**What to do:**
Print each entry again exactly as written, and keep the pictures out.
--------------------------------
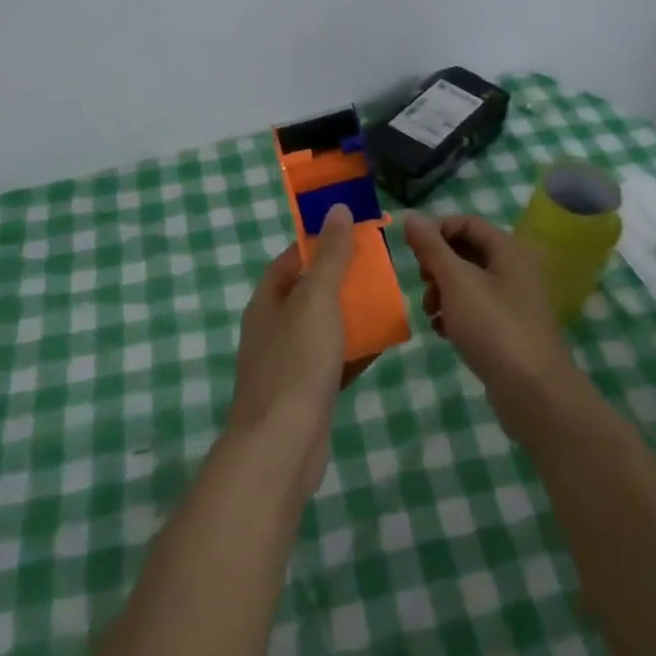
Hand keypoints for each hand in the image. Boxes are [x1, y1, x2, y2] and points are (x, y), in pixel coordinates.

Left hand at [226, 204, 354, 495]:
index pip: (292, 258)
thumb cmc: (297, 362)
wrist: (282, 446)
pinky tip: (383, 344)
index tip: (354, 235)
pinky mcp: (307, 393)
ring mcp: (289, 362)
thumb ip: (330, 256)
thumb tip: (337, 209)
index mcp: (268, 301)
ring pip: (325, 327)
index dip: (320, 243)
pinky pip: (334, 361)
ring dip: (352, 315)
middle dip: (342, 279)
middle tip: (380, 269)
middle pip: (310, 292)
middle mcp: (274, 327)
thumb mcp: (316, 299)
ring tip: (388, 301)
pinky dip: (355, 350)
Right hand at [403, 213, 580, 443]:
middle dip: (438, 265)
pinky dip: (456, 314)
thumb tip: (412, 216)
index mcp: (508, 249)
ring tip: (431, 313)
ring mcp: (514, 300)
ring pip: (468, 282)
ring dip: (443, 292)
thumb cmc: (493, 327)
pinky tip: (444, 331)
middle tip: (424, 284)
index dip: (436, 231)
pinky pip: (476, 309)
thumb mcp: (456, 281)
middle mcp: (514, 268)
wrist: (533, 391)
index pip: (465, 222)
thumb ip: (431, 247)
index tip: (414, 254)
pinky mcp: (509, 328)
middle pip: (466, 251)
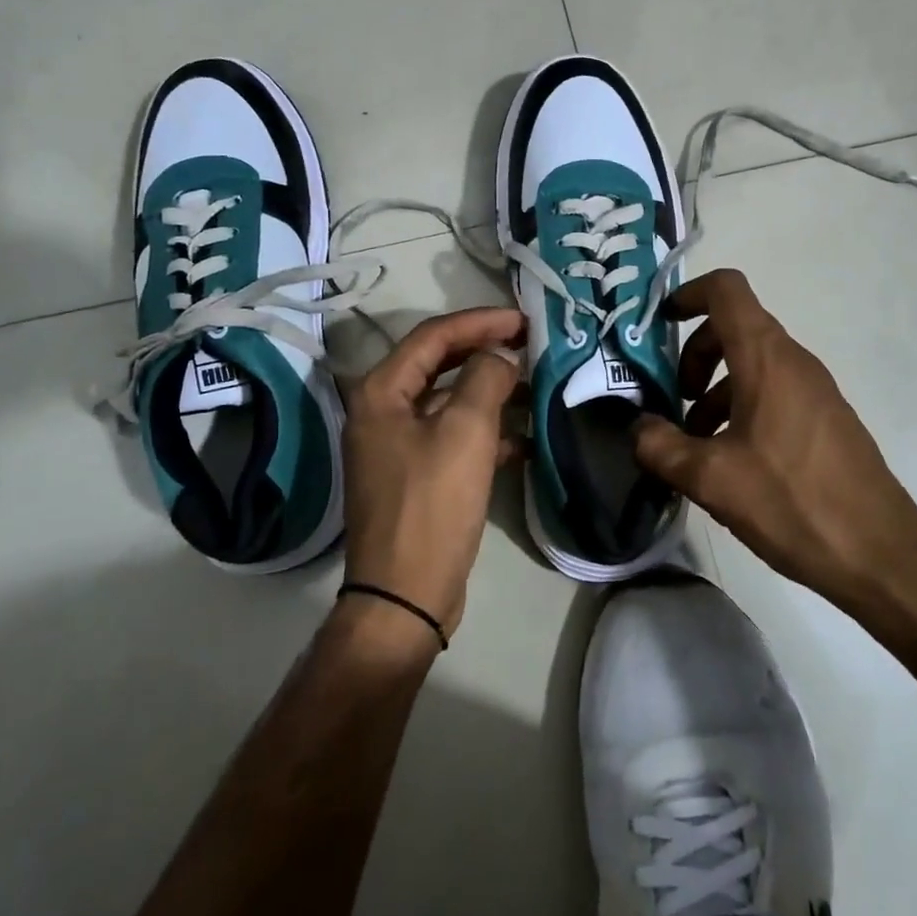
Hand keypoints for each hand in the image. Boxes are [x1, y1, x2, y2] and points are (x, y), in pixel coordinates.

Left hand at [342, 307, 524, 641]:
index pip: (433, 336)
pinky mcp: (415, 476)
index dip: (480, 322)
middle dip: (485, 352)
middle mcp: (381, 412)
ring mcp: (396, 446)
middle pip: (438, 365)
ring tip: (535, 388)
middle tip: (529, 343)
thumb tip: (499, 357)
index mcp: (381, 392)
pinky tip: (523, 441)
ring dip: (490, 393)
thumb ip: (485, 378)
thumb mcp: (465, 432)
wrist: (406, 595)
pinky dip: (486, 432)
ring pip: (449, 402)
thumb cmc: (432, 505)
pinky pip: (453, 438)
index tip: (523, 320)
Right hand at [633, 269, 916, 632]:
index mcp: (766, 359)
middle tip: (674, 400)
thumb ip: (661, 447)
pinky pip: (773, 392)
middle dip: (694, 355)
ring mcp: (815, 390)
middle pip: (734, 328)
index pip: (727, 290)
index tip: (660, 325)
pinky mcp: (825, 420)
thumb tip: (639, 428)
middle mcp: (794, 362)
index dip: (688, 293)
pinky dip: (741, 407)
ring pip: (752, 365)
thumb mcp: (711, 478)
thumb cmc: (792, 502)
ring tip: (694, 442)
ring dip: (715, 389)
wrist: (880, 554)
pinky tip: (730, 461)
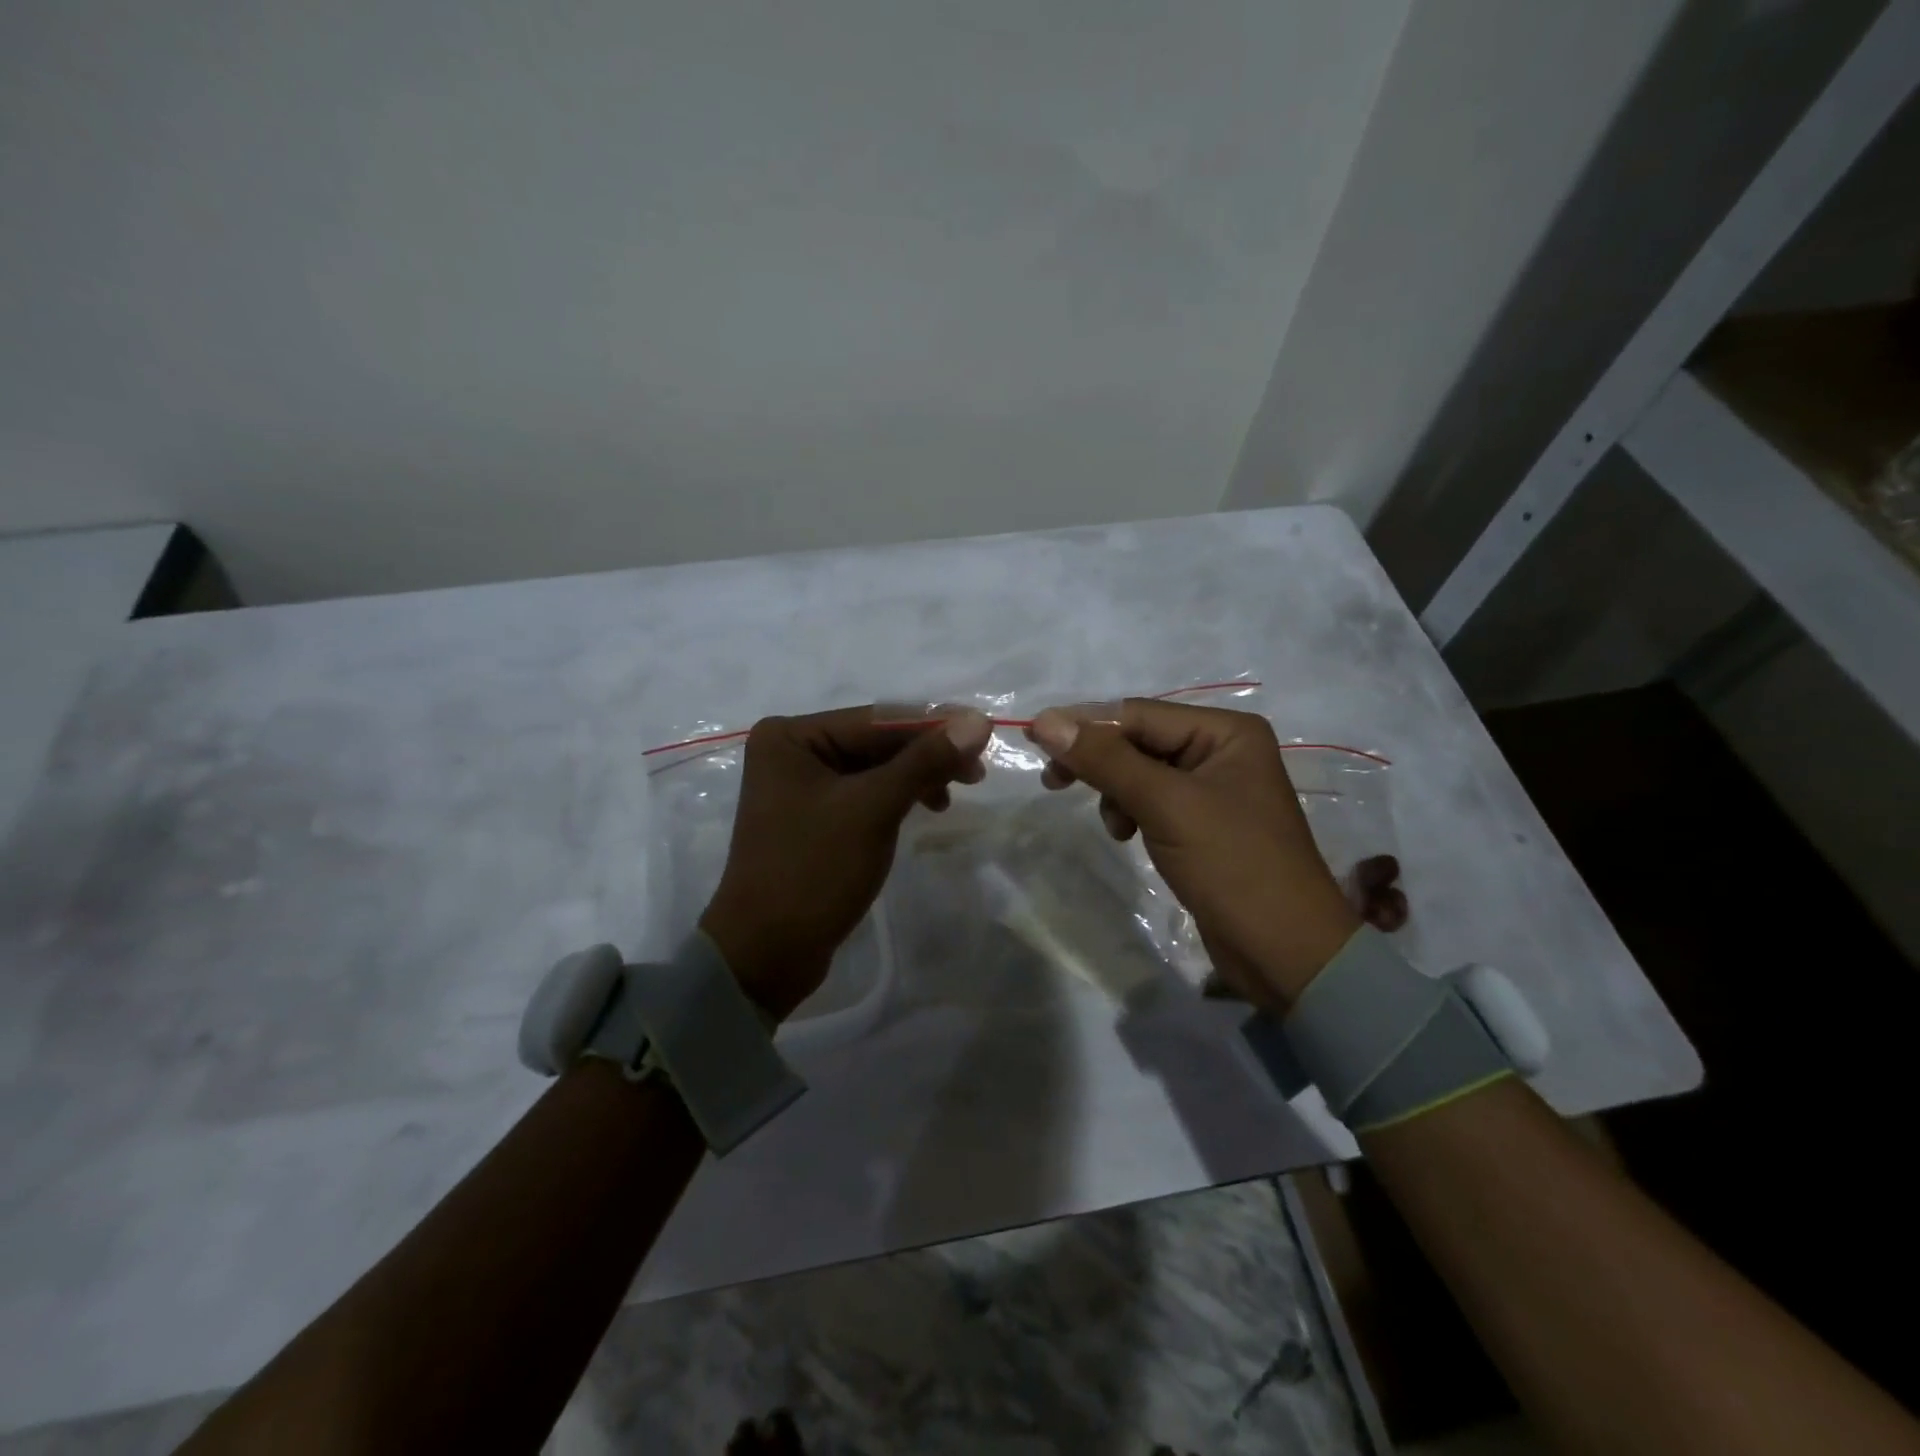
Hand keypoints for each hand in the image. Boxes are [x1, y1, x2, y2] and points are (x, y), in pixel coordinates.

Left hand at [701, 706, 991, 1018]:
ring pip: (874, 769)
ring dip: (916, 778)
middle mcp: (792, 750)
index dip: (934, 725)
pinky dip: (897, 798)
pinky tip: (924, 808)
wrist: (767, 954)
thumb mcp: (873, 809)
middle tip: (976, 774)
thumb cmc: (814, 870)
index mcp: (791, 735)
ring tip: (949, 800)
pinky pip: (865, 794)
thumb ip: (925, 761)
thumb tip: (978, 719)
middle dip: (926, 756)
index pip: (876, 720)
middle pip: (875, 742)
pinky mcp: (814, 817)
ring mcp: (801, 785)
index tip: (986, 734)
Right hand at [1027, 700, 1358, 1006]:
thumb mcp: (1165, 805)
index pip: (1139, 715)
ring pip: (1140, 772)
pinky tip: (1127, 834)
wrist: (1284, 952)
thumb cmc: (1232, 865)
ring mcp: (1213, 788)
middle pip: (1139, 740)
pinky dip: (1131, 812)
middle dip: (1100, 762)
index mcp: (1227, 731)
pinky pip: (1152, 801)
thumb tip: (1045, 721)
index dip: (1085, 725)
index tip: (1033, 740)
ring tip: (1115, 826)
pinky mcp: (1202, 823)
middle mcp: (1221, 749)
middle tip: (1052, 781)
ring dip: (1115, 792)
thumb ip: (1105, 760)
--------------------------------
**Problem solution:**
Hand keypoints for each hand in the image. Boxes are [x1, y1, x2, y2] and points are (x, y), in pixel coordinates.

Left hand at [226, 204, 354, 495]:
index pip: (292, 258)
thumb cmc: (297, 362)
wrist: (282, 446)
pinky tip: (383, 344)
index tip: (354, 235)
pinky mcp: (307, 393)
ring mcp: (289, 362)
thumb ip: (330, 256)
thumb tip: (337, 209)
index mcp: (268, 301)
ring pip: (325, 327)
index dip: (320, 243)
pinky pip: (334, 361)
ring dip: (352, 315)
middle dip: (342, 279)
middle tip: (380, 269)
middle pip: (310, 292)
middle mcp: (274, 327)
thumb mcp: (316, 299)
ring tip: (388, 301)
pinky dip: (355, 350)
Right hand at [403, 213, 580, 443]:
middle dip: (438, 265)
pinky dip: (456, 314)
thumb tip: (412, 216)
index mcp: (508, 249)
ring tip: (431, 313)
ring mcp: (514, 300)
ring pip: (468, 282)
ring dip: (443, 292)
thumb cmc: (493, 327)
pinky tip: (444, 331)
middle tip: (424, 284)
index dip: (436, 231)
pinky pip: (476, 309)
thumb mcp: (456, 281)
middle mcp: (514, 268)
wrist: (533, 391)
index pip: (465, 222)
thumb ip: (431, 247)
index tip: (414, 254)
pinky mcp: (509, 328)
middle pip: (466, 251)
Hand keypoints for each hand in the image. Boxes are [x1, y1, x2, y2] and points are (x, y), in pixel coordinates.

Left hand at [342, 307, 524, 641]:
index pip: (433, 336)
pinky mcp: (415, 476)
index dip: (480, 322)
middle dip: (485, 352)
middle mcp: (381, 412)
ring mcp: (396, 446)
middle pip: (438, 365)
ring tip: (535, 388)
middle tip: (529, 343)
thumb tip: (499, 357)
index mcp: (381, 392)
pinky tip: (523, 441)
ring dip: (490, 393)
thumb ip: (485, 378)
thumb mcp: (465, 432)
wrist: (406, 595)
pinky dip: (486, 432)
ring pip: (449, 402)
thumb cmc: (432, 505)
pinky pip: (453, 438)
index tip: (523, 320)
Right hand at [633, 269, 916, 632]:
index mcp: (766, 359)
middle tip: (674, 400)
thumb ip: (661, 447)
pinky pip: (773, 392)
middle dip: (694, 355)
ring mcp: (815, 390)
middle pip: (734, 328)
index pip: (727, 290)
index tip: (660, 325)
pinky mcp: (825, 420)
thumb tip: (639, 428)
middle mcp: (794, 362)
index dip: (688, 293)
pinky dip: (741, 407)
ring pip: (752, 365)
thumb mcp: (711, 478)
thumb cmc: (792, 502)
ring tip: (694, 442)
ring dip: (715, 389)
wrist: (880, 554)
pinky tip: (730, 461)
Hand keypoints for each hand in the image. Boxes are [x1, y1, x2, y2] and points are (x, y), in pixel coordinates.

Left hand at [701, 706, 991, 1018]:
ring pip: (874, 769)
ring dip: (916, 778)
middle mcp: (792, 750)
index dip: (934, 725)
pinky dip: (897, 798)
pinky tip: (924, 808)
wrist: (767, 954)
thumb mcp: (873, 809)
middle tip: (976, 774)
thumb cmc: (814, 870)
index mcp: (791, 735)
ring tip: (949, 800)
pinky pip: (865, 794)
thumb ip: (925, 761)
thumb tip: (978, 719)
middle dip: (926, 756)
index pip: (876, 720)
middle pip: (875, 742)
pinky mcp: (814, 817)
ring mcp: (801, 785)
index tip: (986, 734)
Right hand at [1027, 700, 1358, 1006]:
thumb mcp: (1165, 805)
index pip: (1139, 715)
ring pip: (1140, 772)
pinky tip: (1127, 834)
wrist: (1284, 952)
thumb cmc: (1232, 865)
ring mcp: (1213, 788)
middle pip: (1139, 740)
pinky dip: (1131, 812)
middle dip: (1100, 762)
index mcp: (1227, 731)
pinky pip: (1152, 801)
thumb tip: (1045, 721)
index dip: (1085, 725)
index tip: (1033, 740)
ring tip: (1115, 826)
pinky mcp: (1202, 823)
middle mcp: (1221, 749)
middle tip: (1052, 781)
ring dip: (1115, 792)
thumb ip: (1105, 760)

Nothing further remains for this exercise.